Uncategorized

Montréal veut limiter les contenants en plastique et en mousse de polystyrène

Montréal souhaite adopter d’ici un an un règlement visant à limiter l’utilisation sur son territoire des articles à usage unique tels que les contenants en plastique et en mousse de polystyrène.

Au beau milieu de cette Semaine de la Terre, l’administration de la mairesse Valérie Plante a indiqué mercredi qu’elle s’inspirait de «villes championnes» comme Vancouver, qui élabore sa propre stratégie de réduction devant entrer en vigueur l’an prochain.

L’administration Plante souhaite donc, après consultations, «limiter l’utilisation» des gobelets et contenants à emporter en mousse de polystyrène, des barquettes en polystyrène pour la viande, le poisson, les fruits ou les légumes, ou encore des pailles et ustensiles en plastique.

La pollution par les articles à usage unique, particulièrement le plastique, représente une problématique environnementale majeure, explique Mme Plante dans un communiqué. La décomposition de ces articles d’usage éphémère peut prendre plusieurs centaines d’années, rappelle-t-elle.
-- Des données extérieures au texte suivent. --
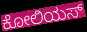
ಕೋಲಿಯಸ್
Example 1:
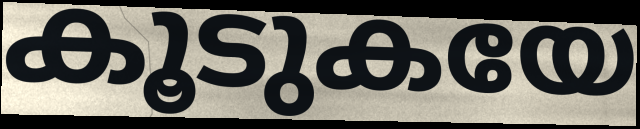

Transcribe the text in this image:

കൂടുകയേ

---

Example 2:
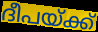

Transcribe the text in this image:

ദീപയ്ക്ക്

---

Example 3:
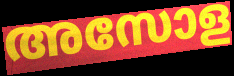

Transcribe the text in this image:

അസോള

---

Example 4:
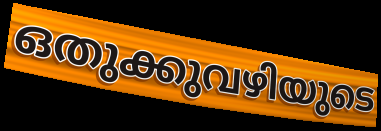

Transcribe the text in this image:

ഒതുക്കുവഴിയുടെ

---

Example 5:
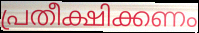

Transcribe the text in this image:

പ്രതീക്ഷിക്കണം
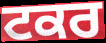
ਟਕਰ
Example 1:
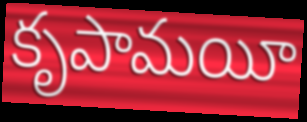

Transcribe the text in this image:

కృపామయీ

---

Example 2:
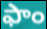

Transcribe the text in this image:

ఫాం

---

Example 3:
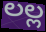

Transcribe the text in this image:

లల్ల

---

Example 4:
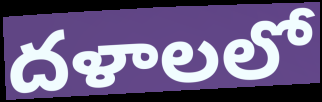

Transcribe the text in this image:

దళాలలో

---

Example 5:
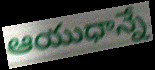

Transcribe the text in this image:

ఆయుధాన్నే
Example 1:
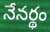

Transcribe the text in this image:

నేనర్థం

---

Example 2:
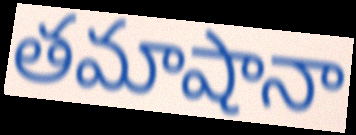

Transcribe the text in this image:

తమాషానా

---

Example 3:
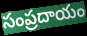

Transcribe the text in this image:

సంప్రదాయం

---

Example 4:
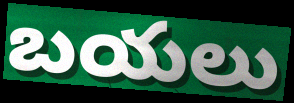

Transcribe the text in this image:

బయలు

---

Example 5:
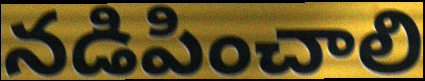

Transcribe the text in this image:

నడిపించాలి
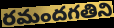
రమందగతిని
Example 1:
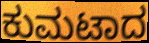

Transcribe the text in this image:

ಕುಮಟಾದ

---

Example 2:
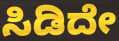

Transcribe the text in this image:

ಸಿಡಿದೇ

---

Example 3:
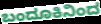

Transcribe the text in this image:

ಬಂದೂಕಿನಿಂದ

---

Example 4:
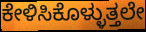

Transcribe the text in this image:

ಕೇಳಿಸಿಕೊಳ್ಳುತ್ತಲೇ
«Le temps où on remettait à plus tard les décisions en faveur de la protection de l’environnement parce qu’elles bousculent nos habitudes est révolue, soutient la mairesse. Le temps est compté et il nous faut maintenant agir.» La mairesse a toutefois précisé que son administration organiserait des consultations sur le projet de règlement et agirait ensuite lentement, pour permettre aux entreprises d’opérer une transition en douceur.

Greenpeace Canada estime justement que la Ville de Montréal devrait passer à l’action plus rapidement. «Bien qu’il soit encourageant de voir Montréal se joindre à d’autres grandes villes dans la lutte contre la pollution plastique, attendre 2020 pour mettre en œuvre cette réglementation retarde ce qui aurait déjà dû être fait, à savoir l’interdiction des plastiques à usage unique les plus problématiques», a commenté Agnès Le Rouzic, chargée de la campagne «Océans et Plastique» chez Greenpeace Canada.

L’organisme rappelle la «crise du recyclage» au Québec, qui a empêché les municipalités de gérer la quantité de déchets plastiques générés sur leur territoire. «Nous encourageons la Ville à considérer une approche globale qui interdise les plastiques jetables les plus problématiques, responsabilise les producteurs corporatifs et axe ses solutions vers des systèmes de distribution qui nous éloignent de la culture du jetable», écrit Mme Le Rouzic dans un communiqué.

«La Ville de Montréal a versé près de 30 millions $ en 2019-2020 afin de maintenir son centre de tri opérationnel et éviter que des tonnes de déchets plastiques ne soient envoyés au dépotoir», a souligné Mme Le Rouzic.